In my opinion, there is no greater disservice an action by the Court, or any reviewing court, can do than creating a reason to reach a given result, rather than reaching a result after due consideration of the law, as interpreted by the justices. Yet, here, the lack of cogent, complete analysis of the constitutional question gives one the impression that the justices were making it up as they went along, unwilling to actually look at the law for fear of reaching a contrary conclusion. Hell, the dissenters to this determination are just as bad, since their weak legal analysis leaves one thinking that neither of them is really committed to the concept that the law actually DOES invalidate the order of the FSC. Then, the application by the majority, a bare majority of five justices, deserted by two justices who agreed a violation existed, of an irrational remedy, which is based on an unnecessary and irrational reading of the relevant statutes (after what was, at least, a reasonable decision to that point), weakens what might have been a very acceptable 7 - 2 or 6 - 3 result.
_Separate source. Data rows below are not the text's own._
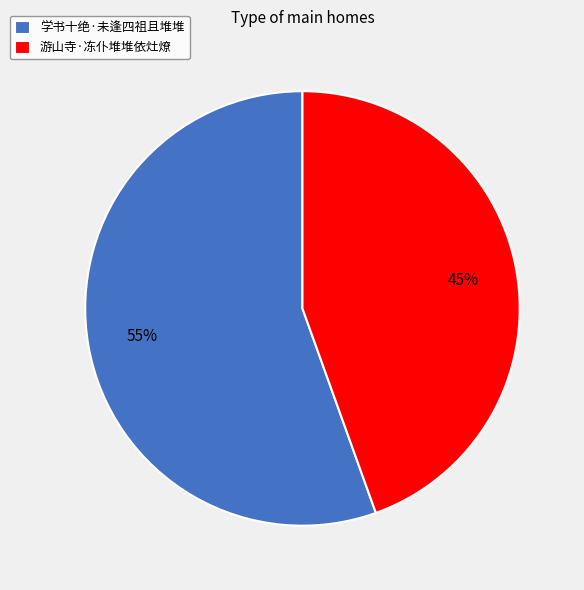

Does 游山寺·冻仆堆堆依灶燎 represent more than half of the total?

No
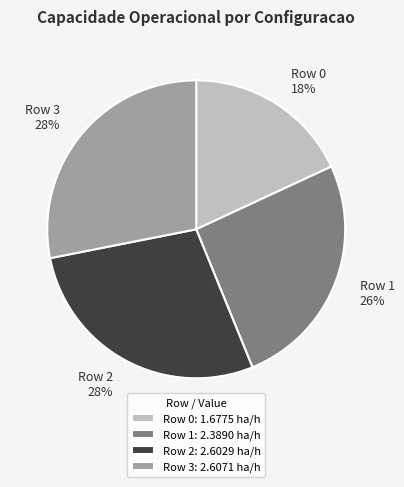

Combined, do Row 1 26% and Row 0 18% account for over 50%?

No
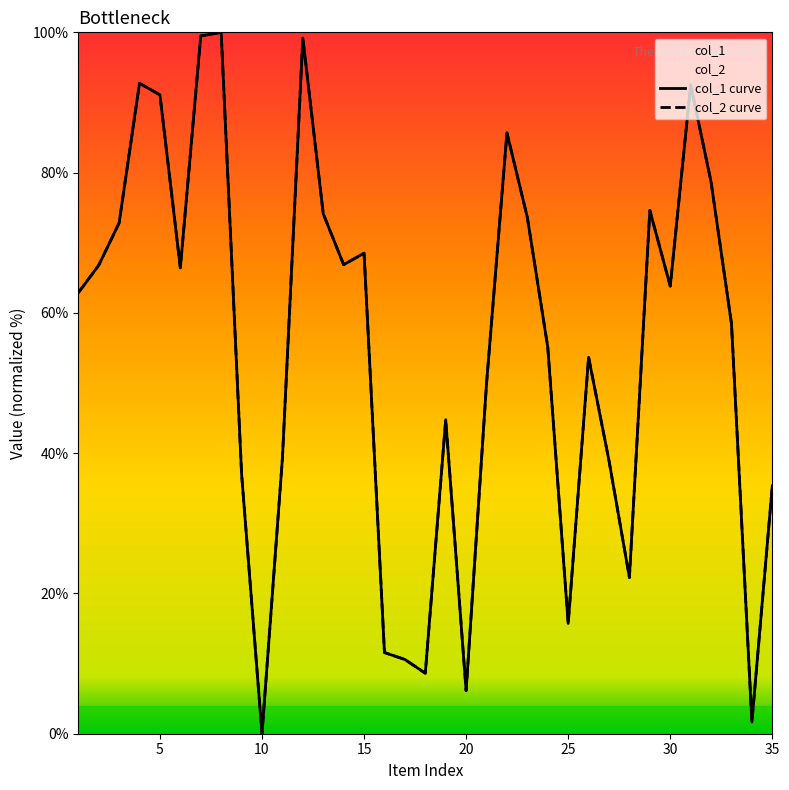

Which series has the largest range (max minus min)?

col_1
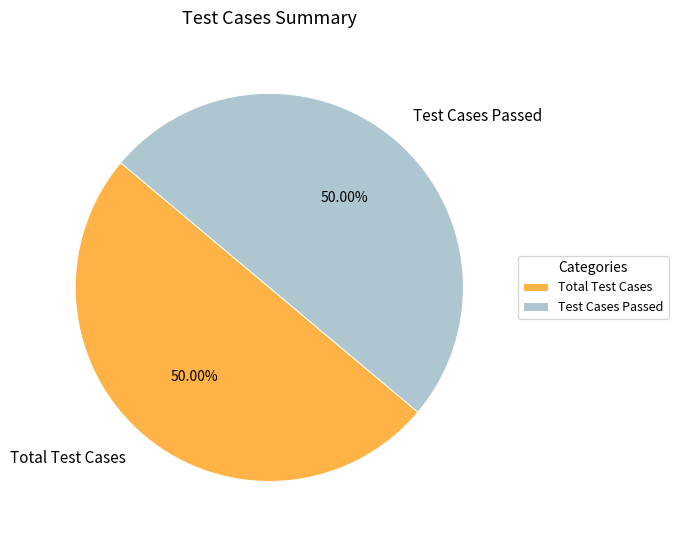

Is the sum of Test Cases Passed and Total Test Cases greater than half?

Yes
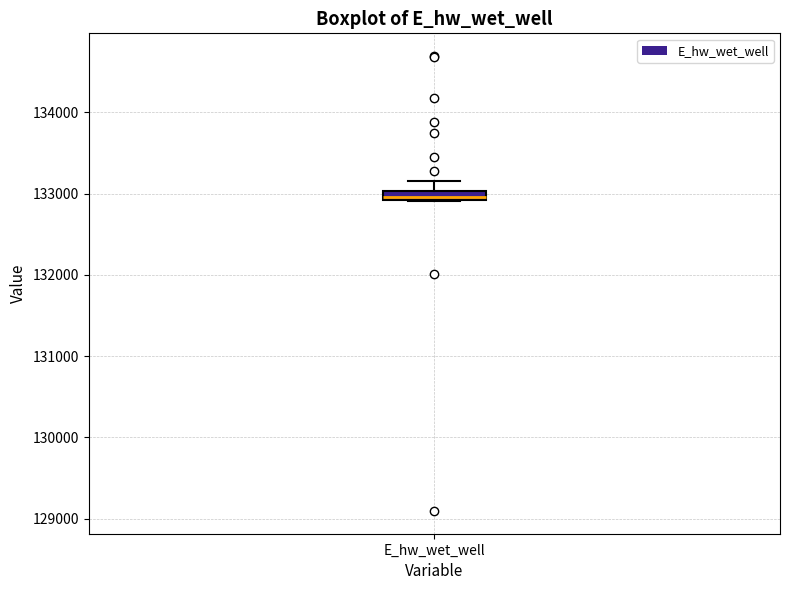

Where is the lower edge of the box for E_hw_wet_well on the y-axis? The values are not printed on the chart, so give them approximately, as read against the axis.

132900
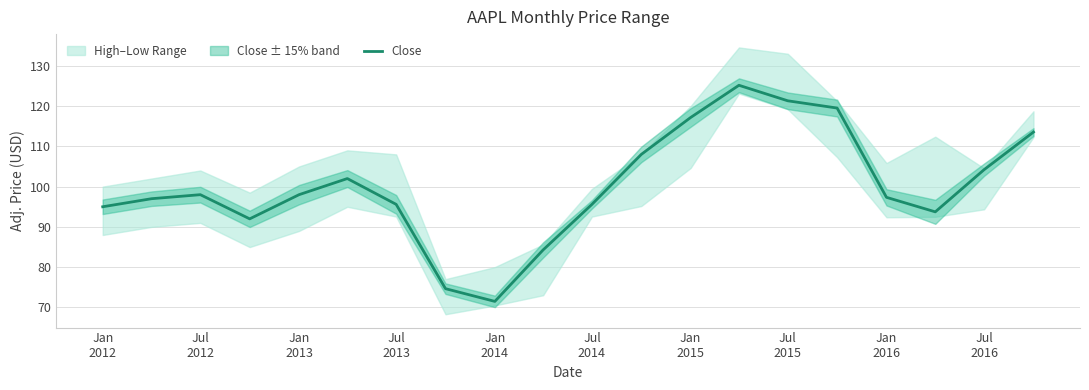

Reading left to right, transcribe all the data shown in this chart.

95.0	97.0	98.0	92.0	98.0	102.0	95.6	74.7	71.5	84.3	95.6	108.0	117.2	125.2	121.3	119.5	97.3	93.7	104.2	113.5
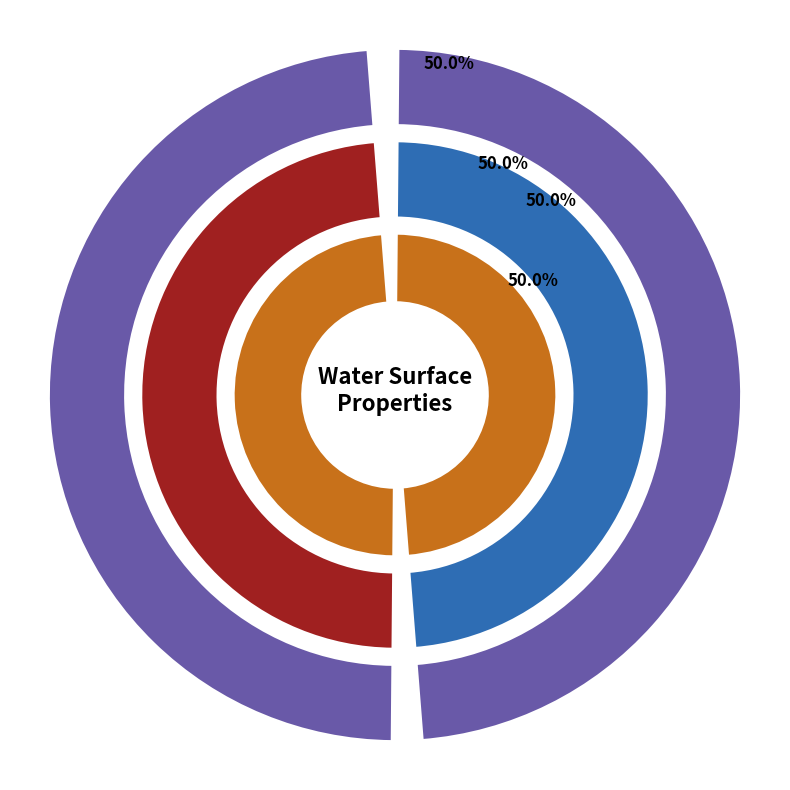

How many segments does this pie chart have?

2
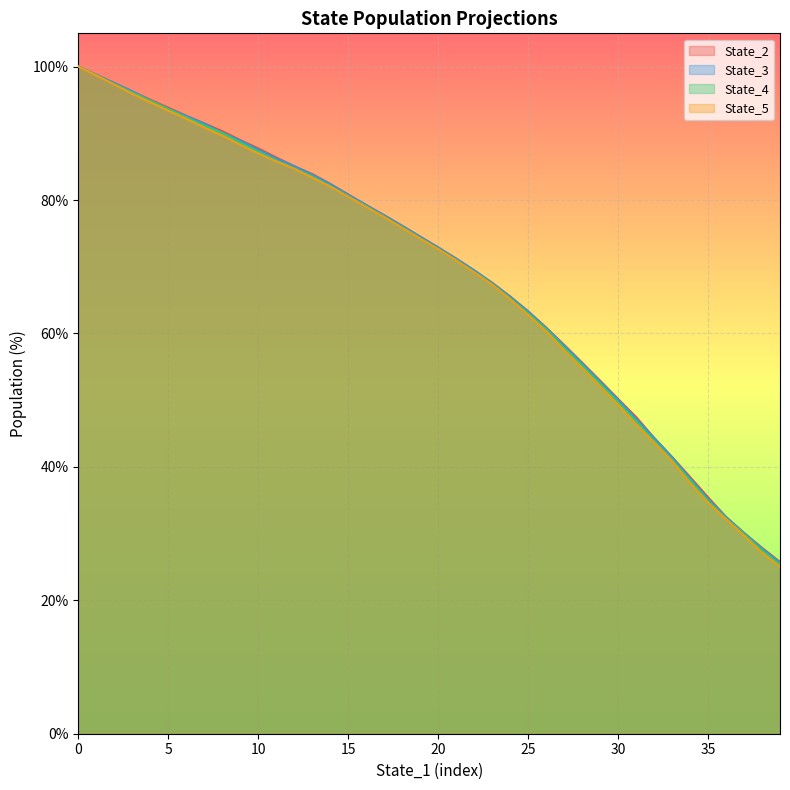

True or false: State_5 has more than 1 points higher than both neighbors.

False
Finally, of course, the fact that the fault line dividing the Court on this issue turns out to run along the ideological division between the committed conservative justices, and the more liberally-oriented justices, reminds everyone of the result in 1876, when the 8-7 decisions of the Electoral Commission followed similar ideological lines. Ammunition for those who think that the result was ‘fixed’; grist for the Democratic mill for the next four years.